Saved entries:

:::

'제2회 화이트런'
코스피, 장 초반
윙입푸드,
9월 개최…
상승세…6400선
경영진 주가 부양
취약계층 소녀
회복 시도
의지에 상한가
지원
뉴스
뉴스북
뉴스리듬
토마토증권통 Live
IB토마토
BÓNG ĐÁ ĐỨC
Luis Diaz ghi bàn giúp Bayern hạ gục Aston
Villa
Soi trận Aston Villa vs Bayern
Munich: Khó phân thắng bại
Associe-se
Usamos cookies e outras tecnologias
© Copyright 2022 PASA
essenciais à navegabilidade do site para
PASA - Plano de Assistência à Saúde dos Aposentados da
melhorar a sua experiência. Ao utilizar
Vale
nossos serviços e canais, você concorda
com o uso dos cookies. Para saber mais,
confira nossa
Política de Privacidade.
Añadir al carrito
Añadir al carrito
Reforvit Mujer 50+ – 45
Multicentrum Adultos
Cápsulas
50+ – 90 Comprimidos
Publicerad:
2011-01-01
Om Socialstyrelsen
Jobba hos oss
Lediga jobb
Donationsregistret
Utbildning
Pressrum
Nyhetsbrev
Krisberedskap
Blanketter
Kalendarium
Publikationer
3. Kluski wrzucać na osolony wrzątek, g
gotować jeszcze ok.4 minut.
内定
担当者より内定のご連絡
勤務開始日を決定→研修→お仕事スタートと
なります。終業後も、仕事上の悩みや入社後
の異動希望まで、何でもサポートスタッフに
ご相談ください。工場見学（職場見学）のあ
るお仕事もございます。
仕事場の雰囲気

:::

With the line containing "Kalendarium" as the start and the last line of the entries as the end, print that whole span exactly.

* [ANSWER TO THE PROBLEM]:
Kalendarium
Publikationer
3. Kluski wrzucać na osolony wrzątek, g
gotować jeszcze ok.4 minut.
内定
担当者より内定のご連絡
勤務開始日を決定→研修→お仕事スタートと
なります。終業後も、仕事上の悩みや入社後
の異動希望まで、何でもサポートスタッフに
ご相談ください。工場見学（職場見学）のあ
るお仕事もございます。
仕事場の雰囲気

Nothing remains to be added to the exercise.